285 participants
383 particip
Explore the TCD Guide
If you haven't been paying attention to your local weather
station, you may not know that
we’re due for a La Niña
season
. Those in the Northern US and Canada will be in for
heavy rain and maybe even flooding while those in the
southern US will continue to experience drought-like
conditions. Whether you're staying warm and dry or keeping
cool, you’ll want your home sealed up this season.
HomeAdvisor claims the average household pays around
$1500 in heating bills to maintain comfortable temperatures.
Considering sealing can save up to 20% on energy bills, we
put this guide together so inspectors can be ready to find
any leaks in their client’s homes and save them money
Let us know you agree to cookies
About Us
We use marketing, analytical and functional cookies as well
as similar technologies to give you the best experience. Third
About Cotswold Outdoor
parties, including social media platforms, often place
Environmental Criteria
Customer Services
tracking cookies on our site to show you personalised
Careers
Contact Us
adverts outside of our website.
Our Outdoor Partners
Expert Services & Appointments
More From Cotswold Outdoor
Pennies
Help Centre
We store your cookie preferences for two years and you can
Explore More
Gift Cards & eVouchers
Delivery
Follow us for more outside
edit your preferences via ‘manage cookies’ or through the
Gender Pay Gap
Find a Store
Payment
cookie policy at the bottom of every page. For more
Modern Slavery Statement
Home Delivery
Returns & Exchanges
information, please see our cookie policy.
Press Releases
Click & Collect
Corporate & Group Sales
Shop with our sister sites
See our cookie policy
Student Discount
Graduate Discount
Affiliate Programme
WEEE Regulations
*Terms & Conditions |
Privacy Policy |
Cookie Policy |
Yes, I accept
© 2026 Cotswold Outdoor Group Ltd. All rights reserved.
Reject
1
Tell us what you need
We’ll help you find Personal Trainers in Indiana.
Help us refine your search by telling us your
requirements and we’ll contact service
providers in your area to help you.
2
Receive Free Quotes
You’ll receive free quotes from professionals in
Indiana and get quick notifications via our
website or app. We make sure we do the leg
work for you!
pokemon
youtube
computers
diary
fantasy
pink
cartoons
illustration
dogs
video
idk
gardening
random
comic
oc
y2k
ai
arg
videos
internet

Your task: All entries above are to be reproduced exactly.

Final answer:
285 participants
383 particip
Explore the TCD Guide
If you haven't been paying attention to your local weather
station, you may not know that
we’re due for a La Niña
season
. Those in the Northern US and Canada will be in for
heavy rain and maybe even flooding while those in the
southern US will continue to experience drought-like
conditions. Whether you're staying warm and dry or keeping
cool, you’ll want your home sealed up this season.
HomeAdvisor claims the average household pays around
$1500 in heating bills to maintain comfortable temperatures.
Considering sealing can save up to 20% on energy bills, we
put this guide together so inspectors can be ready to find
any leaks in their client’s homes and save them money
Let us know you agree to cookies
About Us
We use marketing, analytical and functional cookies as well
as similar technologies to give you the best experience. Third
About Cotswold Outdoor
parties, including social media platforms, often place
Environmental Criteria
Customer Services
tracking cookies on our site to show you personalised
Careers
Contact Us
adverts outside of our website.
Our Outdoor Partners
Expert Services & Appointments
More From Cotswold Outdoor
Pennies
Help Centre
We store your cookie preferences for two years and you can
Explore More
Gift Cards & eVouchers
Delivery
Follow us for more outside
edit your preferences via ‘manage cookies’ or through the
Gender Pay Gap
Find a Store
Payment
cookie policy at the bottom of every page. For more
Modern Slavery Statement
Home Delivery
Returns & Exchanges
information, please see our cookie policy.
Press Releases
Click & Collect
Corporate & Group Sales
Shop with our sister sites
See our cookie policy
Student Discount
Graduate Discount
Affiliate Programme
WEEE Regulations
*Terms & Conditions |
Privacy Policy |
Cookie Policy |
Yes, I accept
© 2026 Cotswold Outdoor Group Ltd. All rights reserved.
Reject
1
Tell us what you need
We’ll help you find Personal Trainers in Indiana.
Help us refine your search by telling us your
requirements and we’ll contact service
providers in your area to help you.
2
Receive Free Quotes
You’ll receive free quotes from professionals in
Indiana and get quick notifications via our
website or app. We make sure we do the leg
work for you!
pokemon
youtube
computers
diary
fantasy
pink
cartoons
illustration
dogs
video
idk
gardening
random
comic
oc
y2k
ai
arg
videos
internet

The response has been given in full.